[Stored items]
######
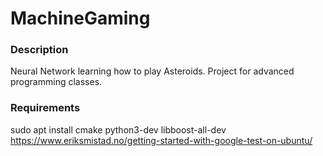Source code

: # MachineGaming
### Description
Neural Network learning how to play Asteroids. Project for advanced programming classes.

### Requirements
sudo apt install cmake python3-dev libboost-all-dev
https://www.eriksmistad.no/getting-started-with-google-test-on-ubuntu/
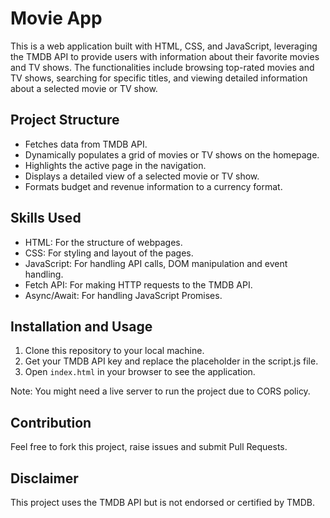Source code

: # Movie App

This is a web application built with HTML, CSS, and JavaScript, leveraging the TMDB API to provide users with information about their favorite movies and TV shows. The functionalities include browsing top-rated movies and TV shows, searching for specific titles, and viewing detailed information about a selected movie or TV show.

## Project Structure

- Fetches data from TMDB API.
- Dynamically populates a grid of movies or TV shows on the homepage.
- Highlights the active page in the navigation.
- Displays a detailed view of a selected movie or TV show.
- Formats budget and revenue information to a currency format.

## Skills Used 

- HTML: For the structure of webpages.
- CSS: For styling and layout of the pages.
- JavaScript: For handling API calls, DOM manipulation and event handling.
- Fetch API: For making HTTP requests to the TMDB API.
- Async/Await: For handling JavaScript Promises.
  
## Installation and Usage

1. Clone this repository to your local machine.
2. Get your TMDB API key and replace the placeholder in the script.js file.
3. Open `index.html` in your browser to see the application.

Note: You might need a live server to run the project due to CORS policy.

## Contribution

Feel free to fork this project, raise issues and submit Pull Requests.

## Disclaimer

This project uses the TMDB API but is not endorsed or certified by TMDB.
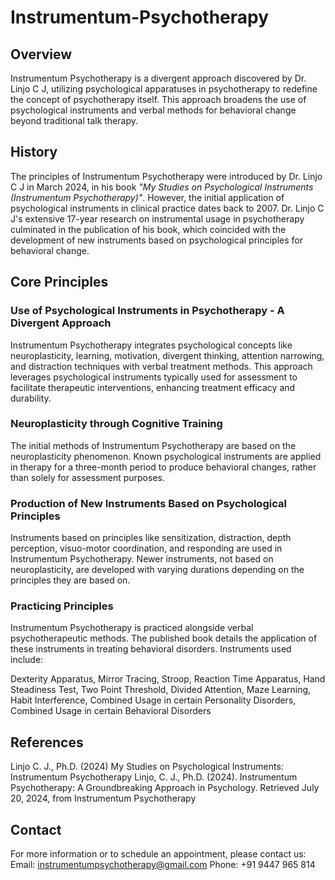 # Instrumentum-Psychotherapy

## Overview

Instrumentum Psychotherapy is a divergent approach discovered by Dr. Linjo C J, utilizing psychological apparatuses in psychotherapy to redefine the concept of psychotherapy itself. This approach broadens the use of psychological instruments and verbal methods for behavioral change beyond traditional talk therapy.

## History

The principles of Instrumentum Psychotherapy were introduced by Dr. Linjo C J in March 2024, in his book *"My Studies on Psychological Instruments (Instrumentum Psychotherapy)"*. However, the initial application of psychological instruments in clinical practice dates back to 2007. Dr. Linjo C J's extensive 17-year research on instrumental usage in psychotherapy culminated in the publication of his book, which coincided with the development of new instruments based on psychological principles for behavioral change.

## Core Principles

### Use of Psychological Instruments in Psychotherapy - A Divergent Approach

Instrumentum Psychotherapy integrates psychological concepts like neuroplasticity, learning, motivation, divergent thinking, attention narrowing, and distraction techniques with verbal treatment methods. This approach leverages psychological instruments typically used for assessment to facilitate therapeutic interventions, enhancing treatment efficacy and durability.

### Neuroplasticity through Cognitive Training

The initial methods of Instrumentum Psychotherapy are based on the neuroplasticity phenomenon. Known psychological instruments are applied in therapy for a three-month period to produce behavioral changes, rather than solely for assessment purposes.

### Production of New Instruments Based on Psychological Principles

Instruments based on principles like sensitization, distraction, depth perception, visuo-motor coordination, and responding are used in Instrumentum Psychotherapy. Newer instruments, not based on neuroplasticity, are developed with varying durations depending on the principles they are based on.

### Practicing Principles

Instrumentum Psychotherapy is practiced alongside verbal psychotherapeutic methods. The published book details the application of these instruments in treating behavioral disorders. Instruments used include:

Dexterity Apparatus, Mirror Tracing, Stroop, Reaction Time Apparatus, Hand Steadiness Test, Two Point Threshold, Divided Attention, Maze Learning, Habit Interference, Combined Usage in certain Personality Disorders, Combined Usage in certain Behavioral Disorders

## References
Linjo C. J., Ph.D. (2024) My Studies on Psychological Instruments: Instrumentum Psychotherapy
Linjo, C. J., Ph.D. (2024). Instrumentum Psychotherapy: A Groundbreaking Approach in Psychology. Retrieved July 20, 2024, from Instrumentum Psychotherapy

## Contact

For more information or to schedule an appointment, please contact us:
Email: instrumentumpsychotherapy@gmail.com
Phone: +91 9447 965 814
######
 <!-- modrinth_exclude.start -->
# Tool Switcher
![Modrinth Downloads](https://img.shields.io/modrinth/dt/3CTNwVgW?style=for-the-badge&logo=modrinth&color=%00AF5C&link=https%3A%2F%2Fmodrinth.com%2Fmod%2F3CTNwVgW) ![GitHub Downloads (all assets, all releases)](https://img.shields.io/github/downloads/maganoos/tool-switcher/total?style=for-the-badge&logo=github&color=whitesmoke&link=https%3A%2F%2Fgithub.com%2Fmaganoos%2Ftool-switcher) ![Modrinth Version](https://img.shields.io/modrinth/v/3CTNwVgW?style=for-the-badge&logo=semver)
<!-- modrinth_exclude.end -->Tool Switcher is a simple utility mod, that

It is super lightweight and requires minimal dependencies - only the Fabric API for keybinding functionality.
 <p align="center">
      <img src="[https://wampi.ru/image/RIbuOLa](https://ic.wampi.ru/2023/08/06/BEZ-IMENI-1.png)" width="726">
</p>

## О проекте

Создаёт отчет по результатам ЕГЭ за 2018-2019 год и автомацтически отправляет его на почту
######
**Brief**: What are the lines, exactly as written above, from the line with "### Neuroplasticity through" to the line with "### Production of", both included? Output only those.

**Problem solution**:
### Neuroplasticity through Cognitive Training

The initial methods of Instrumentum Psychotherapy are based on the neuroplasticity phenomenon. Known psychological instruments are applied in therapy for a three-month period to produce behavioral changes, rather than solely for assessment purposes.

### Production of New Instruments Based on Psychological Principles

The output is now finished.